The problem: Copy every line of the records exactly, without including the images.

Data records:
___

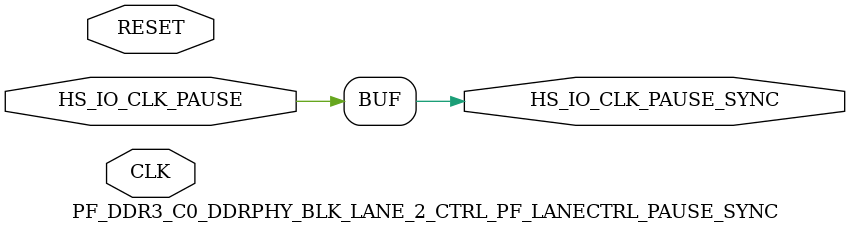
<source format=v>


module PF_DDR3_C0_DDRPHY_BLK_LANE_2_CTRL_PF_LANECTRL_PAUSE_SYNC( CLK, RESET, HS_IO_CLK_PAUSE, HS_IO_CLK_PAUSE_SYNC );
	
	input CLK, RESET, HS_IO_CLK_PAUSE;
	output HS_IO_CLK_PAUSE_SYNC;

	parameter ENABLE_PAUSE_EXTENSION = 2'b00;

	reg pause_reg_0, pause_reg_1, pause;
	wire pause_sync_0_i;

	generate 
		if( ENABLE_PAUSE_EXTENSION == 3'b000 ) begin : feed
			assign HS_IO_CLK_PAUSE_SYNC = HS_IO_CLK_PAUSE;
		end else if( ENABLE_PAUSE_EXTENSION == 3'b001 ) begin : pipe
			(* HS_IO_CLK_PAUSE_SYNC = 1, syn_keep = 1 *) SLE pause_sync_0(
				.CLK( CLK ),
				.D( HS_IO_CLK_PAUSE ),
				.Q( pause_sync_0_i ),
				.LAT( 1'b0 ),
				.EN( 1'b1 ),
				.ALn( ~RESET ),
				.ADn( 1'b1 ),
				.SLn( 1'b1 ),
				.SD( 1'b0 )
				);

			(* HS_IO_CLK_PAUSE_SYNC = 1, syn_keep = 1 *) SLE pause_sync (
				.CLK( CLK ),
				.D( pause_sync_0_i ),
				.Q( HS_IO_CLK_PAUSE_SYNC ),
				.LAT( 1'b0 ),
				.EN( 1'b1 ),
				.ALn( ~RESET ),
				.ADn( 1'b1 ),
				.SLn( 1'b1 ),
				.SD( 1'b0 )
				);
		end else if ( ENABLE_PAUSE_EXTENSION == 3'b010 ) begin : ext_pipe
			always @(posedge CLK or posedge RESET) begin : ext
				if( RESET == 1'b1 ) begin
					pause_reg_0 <= 1'b0;
					pause_reg_1 <= 1'b0;
					pause <= 1'b0;
				end else begin
					pause_reg_0 <= HS_IO_CLK_PAUSE;
					pause_reg_1 <= pause_reg_0;
					if( HS_IO_CLK_PAUSE == 1'b0 && pause_reg_0 ==1'b1 && pause_reg_1 == 1'b0 )
						pause <= 1'b1; // Extend by 1 cycle if the pulse is less than a cycle
					else
						pause <= HS_IO_CLK_PAUSE;
				end
			end

			(* HS_IO_CLK_PAUSE_SYNC = 1, syn_keep = 1 *) SLE pause_sync (
				.CLK( CLK ),
				.D( pause ),
				.Q( HS_IO_CLK_PAUSE_SYNC ),
				.LAT( 1'b0 ),
				.EN( 1'b1 ),
				.ALn( ~RESET ),
				.ADn( 1'b1 ),
				.SLn( 1'b1 ),
				.SD( 1'b0 )
				);
		end else if ( ENABLE_PAUSE_EXTENSION == 3'b011 ) begin : pipe_fall 
			(* HS_IO_CLK_PAUSE_SYNC = 1, syn_keep = 1 *) SLE pause_sync_0 (
				.CLK( CLK ),
				.D( HS_IO_CLK_PAUSE ),
				.Q( pause_sync_0_i ),
				.LAT( 1'b0 ),
				.EN( 1'b1 ),
				.ALn( ~RESET ),
				.ADn( 1'b1 ),
				.SLn( 1'b1 ),
				.SD( 1'b0 )
				);

			(* HS_IO_CLK_PAUSE_SYNC = 1, syn_keep = 1 *) SLE pause_sync (
				.CLK( ~CLK ),
				.D( pause_sync_0_i ),
				.Q( HS_IO_CLK_PAUSE_SYNC ),
				.LAT( 1'b0 ),
				.EN( 1'b1 ),
				.ALn( ~RESET ),
				.ADn( 1'b1 ),
				.SLn( 1'b1 ),
				.SD( 1'b0 )
				);
		end else if ( ENABLE_PAUSE_EXTENSION == 3'b100 ) begin : ext_pipe_fall 
			always @(posedge CLK or posedge RESET) begin : ext
				if( RESET == 1'b1 ) begin
					pause_reg_0 <= 1'b0;
					pause_reg_1 <= 1'b0;
					pause <= 1'b0;
				end else begin
					pause_reg_0 <= HS_IO_CLK_PAUSE;
					pause_reg_1 <= pause_reg_0;
					if( HS_IO_CLK_PAUSE == 1'b0 && pause_reg_0 ==1'b1 && pause_reg_1 == 1'b0 )
						pause <= 1'b1; // Extend by 1 cycle if the pulse is less than a cycle
					else
						pause <= HS_IO_CLK_PAUSE;
				end
			end

			(* HS_IO_CLK_PAUSE_SYNC = 1, syn_keep = 1 *) SLE pause_sync (
				.CLK( ~CLK ),
				.D( pause ),
				.Q( HS_IO_CLK_PAUSE_SYNC ),
				.LAT( 1'b0 ),
				.EN( 1'b1 ),
				.ALn( ~RESET ),
				.ADn( 1'b1 ),
				.SLn( 1'b1 ),
				.SD( 1'b0 )
				);
		end
	endgenerate

endmodule
</source>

___

Solution for this task:
<source format=v>


module PF_DDR3_C0_DDRPHY_BLK_LANE_2_CTRL_PF_LANECTRL_PAUSE_SYNC( CLK, RESET, HS_IO_CLK_PAUSE, HS_IO_CLK_PAUSE_SYNC );
	
	input CLK, RESET, HS_IO_CLK_PAUSE;
	output HS_IO_CLK_PAUSE_SYNC;

	parameter ENABLE_PAUSE_EXTENSION = 2'b00;

	reg pause_reg_0, pause_reg_1, pause;
	wire pause_sync_0_i;

	generate 
		if( ENABLE_PAUSE_EXTENSION == 3'b000 ) begin : feed
			assign HS_IO_CLK_PAUSE_SYNC = HS_IO_CLK_PAUSE;
		end else if( ENABLE_PAUSE_EXTENSION == 3'b001 ) begin : pipe
			(* HS_IO_CLK_PAUSE_SYNC = 1, syn_keep = 1 *) SLE pause_sync_0(
				.CLK( CLK ),
				.D( HS_IO_CLK_PAUSE ),
				.Q( pause_sync_0_i ),
				.LAT( 1'b0 ),
				.EN( 1'b1 ),
				.ALn( ~RESET ),
				.ADn( 1'b1 ),
				.SLn( 1'b1 ),
				.SD( 1'b0 )
				);

			(* HS_IO_CLK_PAUSE_SYNC = 1, syn_keep = 1 *) SLE pause_sync (
				.CLK( CLK ),
				.D( pause_sync_0_i ),
				.Q( HS_IO_CLK_PAUSE_SYNC ),
				.LAT( 1'b0 ),
				.EN( 1'b1 ),
				.ALn( ~RESET ),
				.ADn( 1'b1 ),
				.SLn( 1'b1 ),
				.SD( 1'b0 )
				);
		end else if ( ENABLE_PAUSE_EXTENSION == 3'b010 ) begin : ext_pipe
			always @(posedge CLK or posedge RESET) begin : ext
				if( RESET == 1'b1 ) begin
					pause_reg_0 <= 1'b0;
					pause_reg_1 <= 1'b0;
					pause <= 1'b0;
				end else begin
					pause_reg_0 <= HS_IO_CLK_PAUSE;
					pause_reg_1 <= pause_reg_0;
					if( HS_IO_CLK_PAUSE == 1'b0 && pause_reg_0 ==1'b1 && pause_reg_1 == 1'b0 )
						pause <= 1'b1; // Extend by 1 cycle if the pulse is less than a cycle
					else
						pause <= HS_IO_CLK_PAUSE;
				end
			end

			(* HS_IO_CLK_PAUSE_SYNC = 1, syn_keep = 1 *) SLE pause_sync (
				.CLK( CLK ),
				.D( pause ),
				.Q( HS_IO_CLK_PAUSE_SYNC ),
				.LAT( 1'b0 ),
				.EN( 1'b1 ),
				.ALn( ~RESET ),
				.ADn( 1'b1 ),
				.SLn( 1'b1 ),
				.SD( 1'b0 )
				);
		end else if ( ENABLE_PAUSE_EXTENSION == 3'b011 ) begin : pipe_fall 
			(* HS_IO_CLK_PAUSE_SYNC = 1, syn_keep = 1 *) SLE pause_sync_0 (
				.CLK( CLK ),
				.D( HS_IO_CLK_PAUSE ),
				.Q( pause_sync_0_i ),
				.LAT( 1'b0 ),
				.EN( 1'b1 ),
				.ALn( ~RESET ),
				.ADn( 1'b1 ),
				.SLn( 1'b1 ),
				.SD( 1'b0 )
				);

			(* HS_IO_CLK_PAUSE_SYNC = 1, syn_keep = 1 *) SLE pause_sync (
				.CLK( ~CLK ),
				.D( pause_sync_0_i ),
				.Q( HS_IO_CLK_PAUSE_SYNC ),
				.LAT( 1'b0 ),
				.EN( 1'b1 ),
				.ALn( ~RESET ),
				.ADn( 1'b1 ),
				.SLn( 1'b1 ),
				.SD( 1'b0 )
				);
		end else if ( ENABLE_PAUSE_EXTENSION == 3'b100 ) begin : ext_pipe_fall 
			always @(posedge CLK or posedge RESET) begin : ext
				if( RESET == 1'b1 ) begin
					pause_reg_0 <= 1'b0;
					pause_reg_1 <= 1'b0;
					pause <= 1'b0;
				end else begin
					pause_reg_0 <= HS_IO_CLK_PAUSE;
					pause_reg_1 <= pause_reg_0;
					if( HS_IO_CLK_PAUSE == 1'b0 && pause_reg_0 ==1'b1 && pause_reg_1 == 1'b0 )
						pause <= 1'b1; // Extend by 1 cycle if the pulse is less than a cycle
					else
						pause <= HS_IO_CLK_PAUSE;
				end
			end

			(* HS_IO_CLK_PAUSE_SYNC = 1, syn_keep = 1 *) SLE pause_sync (
				.CLK( ~CLK ),
				.D( pause ),
				.Q( HS_IO_CLK_PAUSE_SYNC ),
				.LAT( 1'b0 ),
				.EN( 1'b1 ),
				.ALn( ~RESET ),
				.ADn( 1'b1 ),
				.SLn( 1'b1 ),
				.SD( 1'b0 )
				);
		end
	endgenerate

endmodule
</source>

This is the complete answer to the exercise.